----- Supplied passage
Terry Jones

Position Title
Clinical Professor

  • University of California, Davis
Bio

Terry Jones is a medical physicist who has been involved in the development and applications of positron emitting radioisotopes in medicine since 1968. When at the former Medical Research Council’s, Cyclotron Unit, at Hammersmith Hospital, London, he initiated the UK’s first PET program in the late 1970’s. He undertook developments in PET methodology which included collaborations with industrial manufacturers of PET scanners. Together with medical colleagues at the Royal Postgraduate Medical School at Hammersmith Hospital, he fostered the research applications of PET methodology in Neurology, Psychiatry, Oncology, Cardiology and Pulmonary Medicine. He was awarded an MRC travelling fellowship in 1972 to work at the University of Washington St Louis and the MGH in Boston, where he recorded the first image of human brain metabolism by using oxygen-15.
----------
----- Extracted entries
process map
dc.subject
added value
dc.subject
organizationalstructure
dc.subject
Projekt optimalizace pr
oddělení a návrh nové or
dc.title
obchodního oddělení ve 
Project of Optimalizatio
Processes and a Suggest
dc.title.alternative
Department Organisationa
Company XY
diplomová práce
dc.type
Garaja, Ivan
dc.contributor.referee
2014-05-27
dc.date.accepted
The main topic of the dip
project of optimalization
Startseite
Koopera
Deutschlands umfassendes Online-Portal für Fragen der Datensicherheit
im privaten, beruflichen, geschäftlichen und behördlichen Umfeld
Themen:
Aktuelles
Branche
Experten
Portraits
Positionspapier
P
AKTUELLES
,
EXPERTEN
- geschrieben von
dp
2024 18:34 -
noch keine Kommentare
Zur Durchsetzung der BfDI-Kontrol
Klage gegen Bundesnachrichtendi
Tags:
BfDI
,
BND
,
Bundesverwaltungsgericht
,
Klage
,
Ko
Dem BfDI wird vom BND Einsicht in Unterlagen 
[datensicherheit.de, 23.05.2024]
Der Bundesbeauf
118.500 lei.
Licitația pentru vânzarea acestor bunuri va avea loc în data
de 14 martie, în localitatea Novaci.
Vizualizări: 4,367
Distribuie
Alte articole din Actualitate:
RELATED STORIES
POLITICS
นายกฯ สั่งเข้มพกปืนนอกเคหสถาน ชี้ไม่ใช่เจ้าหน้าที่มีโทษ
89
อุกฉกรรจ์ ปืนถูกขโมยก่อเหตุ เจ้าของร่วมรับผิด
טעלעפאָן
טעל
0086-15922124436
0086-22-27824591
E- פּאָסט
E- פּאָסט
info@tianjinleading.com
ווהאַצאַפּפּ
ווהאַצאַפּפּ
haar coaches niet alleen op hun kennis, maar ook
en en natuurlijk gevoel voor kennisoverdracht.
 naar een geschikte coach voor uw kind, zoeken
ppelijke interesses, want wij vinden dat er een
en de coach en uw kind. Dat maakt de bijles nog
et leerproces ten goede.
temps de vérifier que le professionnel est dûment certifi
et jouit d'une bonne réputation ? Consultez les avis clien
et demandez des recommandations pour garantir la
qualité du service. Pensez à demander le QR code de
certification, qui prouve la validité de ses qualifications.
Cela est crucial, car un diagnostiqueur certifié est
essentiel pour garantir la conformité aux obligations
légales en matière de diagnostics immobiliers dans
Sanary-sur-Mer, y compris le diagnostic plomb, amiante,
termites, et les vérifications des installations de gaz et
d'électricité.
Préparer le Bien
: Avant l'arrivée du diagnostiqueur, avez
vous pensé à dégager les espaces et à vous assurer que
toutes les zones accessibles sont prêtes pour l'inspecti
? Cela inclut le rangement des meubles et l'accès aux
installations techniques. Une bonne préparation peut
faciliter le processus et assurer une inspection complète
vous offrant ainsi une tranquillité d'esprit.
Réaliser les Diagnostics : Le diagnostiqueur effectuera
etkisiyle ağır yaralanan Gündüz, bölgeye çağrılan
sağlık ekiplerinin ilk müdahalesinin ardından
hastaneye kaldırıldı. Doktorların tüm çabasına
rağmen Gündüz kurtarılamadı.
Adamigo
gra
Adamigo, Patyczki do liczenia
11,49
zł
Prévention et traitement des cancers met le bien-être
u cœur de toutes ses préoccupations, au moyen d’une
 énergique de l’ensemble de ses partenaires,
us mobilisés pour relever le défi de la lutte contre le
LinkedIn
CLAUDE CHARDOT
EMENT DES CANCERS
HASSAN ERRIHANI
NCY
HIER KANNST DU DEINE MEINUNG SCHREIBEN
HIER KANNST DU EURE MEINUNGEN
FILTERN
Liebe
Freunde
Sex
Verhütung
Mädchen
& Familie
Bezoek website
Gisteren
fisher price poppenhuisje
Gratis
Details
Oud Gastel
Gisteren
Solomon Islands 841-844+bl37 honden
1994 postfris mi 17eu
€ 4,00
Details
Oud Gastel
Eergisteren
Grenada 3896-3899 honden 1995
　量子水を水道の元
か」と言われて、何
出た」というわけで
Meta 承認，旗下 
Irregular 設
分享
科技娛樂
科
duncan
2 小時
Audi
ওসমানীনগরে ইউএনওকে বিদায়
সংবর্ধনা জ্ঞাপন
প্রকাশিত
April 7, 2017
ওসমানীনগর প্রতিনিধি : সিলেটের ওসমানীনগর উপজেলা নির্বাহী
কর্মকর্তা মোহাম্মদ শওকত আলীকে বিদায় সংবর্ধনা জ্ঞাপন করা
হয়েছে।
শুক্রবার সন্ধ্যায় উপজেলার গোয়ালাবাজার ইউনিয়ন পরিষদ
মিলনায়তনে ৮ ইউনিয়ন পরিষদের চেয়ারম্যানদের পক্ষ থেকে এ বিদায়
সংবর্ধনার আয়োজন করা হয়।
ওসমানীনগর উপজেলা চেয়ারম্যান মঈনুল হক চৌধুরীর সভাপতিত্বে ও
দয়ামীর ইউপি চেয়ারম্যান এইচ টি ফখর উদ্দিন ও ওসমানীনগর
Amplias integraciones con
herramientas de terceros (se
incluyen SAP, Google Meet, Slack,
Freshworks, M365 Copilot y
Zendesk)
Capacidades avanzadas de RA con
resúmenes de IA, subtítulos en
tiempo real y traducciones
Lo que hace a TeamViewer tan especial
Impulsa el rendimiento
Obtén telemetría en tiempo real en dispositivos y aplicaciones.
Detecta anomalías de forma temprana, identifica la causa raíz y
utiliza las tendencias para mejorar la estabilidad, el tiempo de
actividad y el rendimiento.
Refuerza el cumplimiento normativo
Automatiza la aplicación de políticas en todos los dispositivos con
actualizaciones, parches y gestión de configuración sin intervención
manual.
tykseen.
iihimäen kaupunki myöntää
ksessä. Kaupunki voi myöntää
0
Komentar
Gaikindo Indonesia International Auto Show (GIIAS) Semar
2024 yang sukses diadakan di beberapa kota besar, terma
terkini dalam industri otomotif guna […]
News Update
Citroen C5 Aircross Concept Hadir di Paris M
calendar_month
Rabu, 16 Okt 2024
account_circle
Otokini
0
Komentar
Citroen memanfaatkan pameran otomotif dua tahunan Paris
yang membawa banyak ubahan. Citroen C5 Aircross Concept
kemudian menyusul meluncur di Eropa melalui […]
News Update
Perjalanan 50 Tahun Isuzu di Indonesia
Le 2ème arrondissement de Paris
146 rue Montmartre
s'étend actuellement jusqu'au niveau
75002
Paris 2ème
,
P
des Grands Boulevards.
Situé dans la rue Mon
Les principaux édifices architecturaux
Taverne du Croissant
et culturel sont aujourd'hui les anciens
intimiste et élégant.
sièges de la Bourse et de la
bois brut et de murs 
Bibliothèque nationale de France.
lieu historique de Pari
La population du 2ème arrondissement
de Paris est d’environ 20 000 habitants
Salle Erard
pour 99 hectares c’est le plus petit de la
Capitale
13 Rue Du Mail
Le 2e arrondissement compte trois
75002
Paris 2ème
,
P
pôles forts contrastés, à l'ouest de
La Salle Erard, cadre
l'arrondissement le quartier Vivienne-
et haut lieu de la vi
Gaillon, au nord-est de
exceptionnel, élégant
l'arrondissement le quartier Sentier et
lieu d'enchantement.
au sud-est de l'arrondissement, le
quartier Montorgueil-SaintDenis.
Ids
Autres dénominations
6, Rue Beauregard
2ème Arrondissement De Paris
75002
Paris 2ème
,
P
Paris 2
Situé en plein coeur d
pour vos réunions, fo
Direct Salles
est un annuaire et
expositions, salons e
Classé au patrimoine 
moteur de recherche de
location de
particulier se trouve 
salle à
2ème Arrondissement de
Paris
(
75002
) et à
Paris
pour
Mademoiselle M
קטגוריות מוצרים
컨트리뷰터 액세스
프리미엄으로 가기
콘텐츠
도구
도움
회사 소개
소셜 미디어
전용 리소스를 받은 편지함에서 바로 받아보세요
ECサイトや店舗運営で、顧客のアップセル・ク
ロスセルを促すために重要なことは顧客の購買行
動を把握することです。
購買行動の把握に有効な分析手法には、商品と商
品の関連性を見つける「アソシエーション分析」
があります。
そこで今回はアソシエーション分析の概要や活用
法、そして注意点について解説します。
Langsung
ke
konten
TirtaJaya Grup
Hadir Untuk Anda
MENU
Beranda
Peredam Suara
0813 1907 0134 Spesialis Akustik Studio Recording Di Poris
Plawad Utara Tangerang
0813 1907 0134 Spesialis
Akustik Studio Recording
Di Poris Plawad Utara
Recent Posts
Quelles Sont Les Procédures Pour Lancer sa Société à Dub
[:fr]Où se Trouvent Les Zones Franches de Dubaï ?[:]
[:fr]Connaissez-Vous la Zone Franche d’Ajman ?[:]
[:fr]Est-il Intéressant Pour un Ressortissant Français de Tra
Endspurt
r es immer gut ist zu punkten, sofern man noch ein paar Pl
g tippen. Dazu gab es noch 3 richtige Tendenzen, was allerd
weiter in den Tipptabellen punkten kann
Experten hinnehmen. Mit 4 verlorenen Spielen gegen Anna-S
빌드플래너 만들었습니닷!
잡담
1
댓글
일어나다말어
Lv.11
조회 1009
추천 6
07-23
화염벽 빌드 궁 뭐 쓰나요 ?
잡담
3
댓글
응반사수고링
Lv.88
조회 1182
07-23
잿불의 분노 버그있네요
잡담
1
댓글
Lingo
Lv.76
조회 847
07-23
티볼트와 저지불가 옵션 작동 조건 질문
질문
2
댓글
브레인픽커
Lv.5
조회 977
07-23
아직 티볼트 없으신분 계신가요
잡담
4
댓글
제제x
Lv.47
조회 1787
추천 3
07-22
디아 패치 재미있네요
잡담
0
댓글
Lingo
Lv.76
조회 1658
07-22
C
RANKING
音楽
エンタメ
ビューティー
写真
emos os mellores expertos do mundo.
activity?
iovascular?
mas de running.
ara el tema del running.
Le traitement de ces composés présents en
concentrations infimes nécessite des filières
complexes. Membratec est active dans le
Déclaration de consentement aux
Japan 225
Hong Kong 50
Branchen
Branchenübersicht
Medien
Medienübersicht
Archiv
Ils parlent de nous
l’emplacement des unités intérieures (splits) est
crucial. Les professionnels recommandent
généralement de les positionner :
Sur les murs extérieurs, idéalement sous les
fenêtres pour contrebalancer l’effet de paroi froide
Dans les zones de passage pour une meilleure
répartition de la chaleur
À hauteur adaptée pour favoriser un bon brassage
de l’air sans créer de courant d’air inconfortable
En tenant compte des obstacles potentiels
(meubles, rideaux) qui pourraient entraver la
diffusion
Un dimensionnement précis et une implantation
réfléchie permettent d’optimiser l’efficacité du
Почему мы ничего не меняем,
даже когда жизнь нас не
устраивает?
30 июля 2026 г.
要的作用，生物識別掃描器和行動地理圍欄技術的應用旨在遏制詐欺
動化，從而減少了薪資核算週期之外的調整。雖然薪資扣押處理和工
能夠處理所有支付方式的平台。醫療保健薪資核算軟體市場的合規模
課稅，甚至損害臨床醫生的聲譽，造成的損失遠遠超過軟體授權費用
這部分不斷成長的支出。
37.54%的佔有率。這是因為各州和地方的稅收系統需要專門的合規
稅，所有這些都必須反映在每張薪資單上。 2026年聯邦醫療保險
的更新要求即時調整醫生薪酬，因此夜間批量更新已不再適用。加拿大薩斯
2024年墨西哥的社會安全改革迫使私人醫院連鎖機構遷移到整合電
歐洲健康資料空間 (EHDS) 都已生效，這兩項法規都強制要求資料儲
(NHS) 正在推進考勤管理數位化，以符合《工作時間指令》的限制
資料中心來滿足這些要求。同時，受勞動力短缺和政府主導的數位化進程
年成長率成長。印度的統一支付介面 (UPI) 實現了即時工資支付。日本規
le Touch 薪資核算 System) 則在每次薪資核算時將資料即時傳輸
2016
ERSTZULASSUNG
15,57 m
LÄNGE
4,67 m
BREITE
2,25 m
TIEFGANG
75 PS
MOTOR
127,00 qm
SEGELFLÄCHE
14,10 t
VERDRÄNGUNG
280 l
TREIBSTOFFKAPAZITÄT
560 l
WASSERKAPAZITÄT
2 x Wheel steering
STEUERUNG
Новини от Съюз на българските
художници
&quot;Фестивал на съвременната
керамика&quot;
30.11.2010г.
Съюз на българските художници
----------
(Work to complete): Reproduce the faculty profile of Terry Jones in full, word for word.

(Finished exercise):
Terry Jones

Position Title
Clinical Professor

  • University of California, Davis
Bio

Terry Jones is a medical physicist who has been involved in the development and applications of positron emitting radioisotopes in medicine since 1968. When at the former Medical Research Council’s, Cyclotron Unit, at Hammersmith Hospital, London, he initiated the UK’s first PET program in the late 1970’s. He undertook developments in PET methodology which included collaborations with industrial manufacturers of PET scanners. Together with medical colleagues at the Royal Postgraduate Medical School at Hammersmith Hospital, he fostered the research applications of PET methodology in Neurology, Psychiatry, Oncology, Cardiology and Pulmonary Medicine. He was awarded an MRC travelling fellowship in 1972 to work at the University of Washington St Louis and the MGH in Boston, where he recorded the first image of human brain metabolism by using oxygen-15.